EXERCISE REQUIREMENTS> From the line with "Découvrez Toyota" onward, reproduce each line of the entries exactly, ending at the last one, and add nothing.
BEGIN RAW DATA
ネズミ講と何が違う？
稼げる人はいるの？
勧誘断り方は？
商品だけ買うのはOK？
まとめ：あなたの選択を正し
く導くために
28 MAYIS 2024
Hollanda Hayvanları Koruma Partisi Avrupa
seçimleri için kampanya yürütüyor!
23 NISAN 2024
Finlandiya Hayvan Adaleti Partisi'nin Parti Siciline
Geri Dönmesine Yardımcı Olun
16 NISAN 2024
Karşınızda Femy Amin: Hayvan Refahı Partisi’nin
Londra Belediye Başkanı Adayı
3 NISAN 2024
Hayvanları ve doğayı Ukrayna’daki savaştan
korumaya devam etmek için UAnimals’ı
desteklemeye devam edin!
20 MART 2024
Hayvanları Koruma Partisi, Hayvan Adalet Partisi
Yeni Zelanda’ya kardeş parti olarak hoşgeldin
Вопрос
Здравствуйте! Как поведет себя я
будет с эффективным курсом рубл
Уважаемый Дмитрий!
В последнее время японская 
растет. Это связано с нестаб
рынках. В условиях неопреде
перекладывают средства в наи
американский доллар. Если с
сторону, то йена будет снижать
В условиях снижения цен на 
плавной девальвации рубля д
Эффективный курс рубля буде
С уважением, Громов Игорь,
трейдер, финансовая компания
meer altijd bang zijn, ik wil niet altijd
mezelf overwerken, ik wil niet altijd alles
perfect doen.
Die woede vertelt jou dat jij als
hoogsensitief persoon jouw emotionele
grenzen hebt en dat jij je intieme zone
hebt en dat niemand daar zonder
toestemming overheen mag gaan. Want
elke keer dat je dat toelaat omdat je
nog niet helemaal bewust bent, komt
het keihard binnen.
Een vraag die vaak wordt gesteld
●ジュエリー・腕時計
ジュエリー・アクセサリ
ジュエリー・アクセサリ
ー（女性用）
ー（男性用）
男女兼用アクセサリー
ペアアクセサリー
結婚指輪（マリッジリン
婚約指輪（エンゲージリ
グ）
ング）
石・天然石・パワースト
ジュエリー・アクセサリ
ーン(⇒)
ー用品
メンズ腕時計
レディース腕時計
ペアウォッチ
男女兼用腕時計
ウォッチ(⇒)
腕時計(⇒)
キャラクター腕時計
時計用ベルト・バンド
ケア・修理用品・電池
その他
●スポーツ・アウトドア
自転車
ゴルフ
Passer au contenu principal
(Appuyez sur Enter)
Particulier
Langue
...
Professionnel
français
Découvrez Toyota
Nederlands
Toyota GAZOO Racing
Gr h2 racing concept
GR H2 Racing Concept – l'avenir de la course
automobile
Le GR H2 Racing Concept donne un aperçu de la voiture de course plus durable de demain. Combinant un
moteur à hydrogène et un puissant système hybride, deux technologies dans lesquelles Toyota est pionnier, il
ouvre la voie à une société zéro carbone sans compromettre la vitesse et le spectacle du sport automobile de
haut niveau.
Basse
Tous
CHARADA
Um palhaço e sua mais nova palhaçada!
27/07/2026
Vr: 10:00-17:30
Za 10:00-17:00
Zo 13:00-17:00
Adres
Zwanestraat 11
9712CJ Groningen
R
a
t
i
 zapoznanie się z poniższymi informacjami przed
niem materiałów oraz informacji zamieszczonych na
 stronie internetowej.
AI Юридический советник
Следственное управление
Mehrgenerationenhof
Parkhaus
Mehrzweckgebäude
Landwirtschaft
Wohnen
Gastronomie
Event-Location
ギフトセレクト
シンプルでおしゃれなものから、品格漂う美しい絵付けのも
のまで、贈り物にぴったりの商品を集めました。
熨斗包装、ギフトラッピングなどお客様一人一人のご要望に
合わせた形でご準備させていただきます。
END RAW DATA
ANSWER TO THE EXERCISE>
Découvrez Toyota
Nederlands
Toyota GAZOO Racing
Gr h2 racing concept
GR H2 Racing Concept – l'avenir de la course
automobile
Le GR H2 Racing Concept donne un aperçu de la voiture de course plus durable de demain. Combinant un
moteur à hydrogène et un puissant système hybride, deux technologies dans lesquelles Toyota est pionnier, il
ouvre la voie à une société zéro carbone sans compromettre la vitesse et le spectacle du sport automobile de
haut niveau.
Basse
Tous
CHARADA
Um palhaço e sua mais nova palhaçada!
27/07/2026
Vr: 10:00-17:30
Za 10:00-17:00
Zo 13:00-17:00
Adres
Zwanestraat 11
9712CJ Groningen
R
a
t
i
 zapoznanie się z poniższymi informacjami przed
niem materiałów oraz informacji zamieszczonych na
 stronie internetowej.
AI Юридический советник
Следственное управление
Mehrgenerationenhof
Parkhaus
Mehrzweckgebäude
Landwirtschaft
Wohnen
Gastronomie
Event-Location
ギフトセレクト
シンプルでおしゃれなものから、品格漂う美しい絵付けのも
のまで、贈り物にぴったりの商品を集めました。
熨斗包装、ギフトラッピングなどお客様一人一人のご要望に
合わせた形でご準備させていただきます。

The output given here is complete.